Gojira-B log evidence recorded model load at about `17.8 GiB` memory for both
8k and 16k bitsandbytes runs. This is a meaningful local-serving improvement
over the full bfloat16 vLLM model load, which reported about `50.22 GiB`.
The 16k business-document task passed, and the current speed pass keeps the
runtime-quantized vLLM service active for OpenCode through the local proxy.

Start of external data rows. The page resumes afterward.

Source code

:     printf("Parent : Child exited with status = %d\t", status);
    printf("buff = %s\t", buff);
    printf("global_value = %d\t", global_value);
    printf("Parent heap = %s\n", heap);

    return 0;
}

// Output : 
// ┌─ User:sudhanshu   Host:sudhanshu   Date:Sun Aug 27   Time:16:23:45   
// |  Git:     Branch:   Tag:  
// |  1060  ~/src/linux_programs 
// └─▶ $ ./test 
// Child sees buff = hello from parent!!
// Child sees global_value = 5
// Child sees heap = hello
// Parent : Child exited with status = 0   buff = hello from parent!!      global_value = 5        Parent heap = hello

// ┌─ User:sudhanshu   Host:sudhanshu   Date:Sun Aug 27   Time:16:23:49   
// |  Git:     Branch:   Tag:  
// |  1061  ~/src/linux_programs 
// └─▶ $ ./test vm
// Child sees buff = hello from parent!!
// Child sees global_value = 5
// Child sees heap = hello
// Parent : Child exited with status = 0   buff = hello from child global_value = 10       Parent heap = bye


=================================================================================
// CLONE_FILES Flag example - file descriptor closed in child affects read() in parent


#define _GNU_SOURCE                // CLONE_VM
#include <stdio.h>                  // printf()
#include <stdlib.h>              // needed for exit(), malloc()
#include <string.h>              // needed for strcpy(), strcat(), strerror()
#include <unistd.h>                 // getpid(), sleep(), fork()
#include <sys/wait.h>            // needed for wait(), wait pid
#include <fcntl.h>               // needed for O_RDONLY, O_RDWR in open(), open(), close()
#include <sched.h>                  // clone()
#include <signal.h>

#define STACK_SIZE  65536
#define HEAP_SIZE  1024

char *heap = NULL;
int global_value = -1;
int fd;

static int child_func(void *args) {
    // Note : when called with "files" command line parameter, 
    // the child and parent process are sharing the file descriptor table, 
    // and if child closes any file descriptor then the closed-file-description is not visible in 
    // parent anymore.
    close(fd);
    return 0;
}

The dedicated website harness/router speed pass produced a complete checked
website in about `7.2s` through vLLM bitsandbytes:

- Direct website harness: `runs/harness/website-speed-pass/avery-stone-vllm.html`
- Router artifact: `runs/router-speed-pass/20260603T223731Z-website-build-a-premium-one-page-website-for-avery-stone-construction-a-reside/index.html`
- Local-proxy router artifact: `runs/router-speed-pass/20260603T224328Z-website-build-a-premium-one-page-website-for-bennett-family-dental-in-charlott/index.html`
- Router checks: complete HTML, required sections, external images,
  responsive CSS, no lorem ipsum, manifest write

OpenCode one-file smoke also passed through the runtime-quantized endpoint:

```bash
bash scripts/run_kaiju_quantized_opencode_smoke.sh
```

Result:

- Workdir: `/tmp/kaiju-opencode-quantized-smoke`
- File: `hello.txt`
- Exact content: `Kaiju Coder 7 quantized runtime ok`
- OpenCode config: isolated temporary `HOME`, no global config edit
- Permission mode: `--dangerously-skip-permissions` inside the temporary smoke
  harness only

## Persisted GGUF Candidate

A Q8_0 GGUF candidate now exists on Gojira-B:

```text
/home/richardecholsai5/kaiju-coder/models/kaiju-coder-7-gguf/kaiju-coder-7-Q8_0.gguf
```

- Size: `27G`
- SHA256:
  `596a2c227a429c7309db753061d88d71ee3f8a3b48f17e41ba9d81b0f55bdd4e`
- Conversion evidence:
  `runs/gguf-conversion/20260603T231446Z/gguf-conversion.log`
- Local docs: `release/gguf/README.md`

This is not public quantized-weights release evidence yet. It still needs a
runtime smoke that proves identity, business-owner output, and the intended
OpenCode/router path under an actual GGUF runtime.

## Release Interpretation

This is a working quantized local runtime candidate. It is useful for internal
testing, serious GPU users, and the next paid API speed experiments. It is not
yet a standalone public quantized weights repo because the only fully smoked
path is still the full merged model loaded through bitsandbytes at runtime.

The next release step is to smoke-test the GGUF candidate or package this
runtime path as an advanced serving recipe while clearly saying it still
requires access to the full Kaiju Coder 7 merged weights.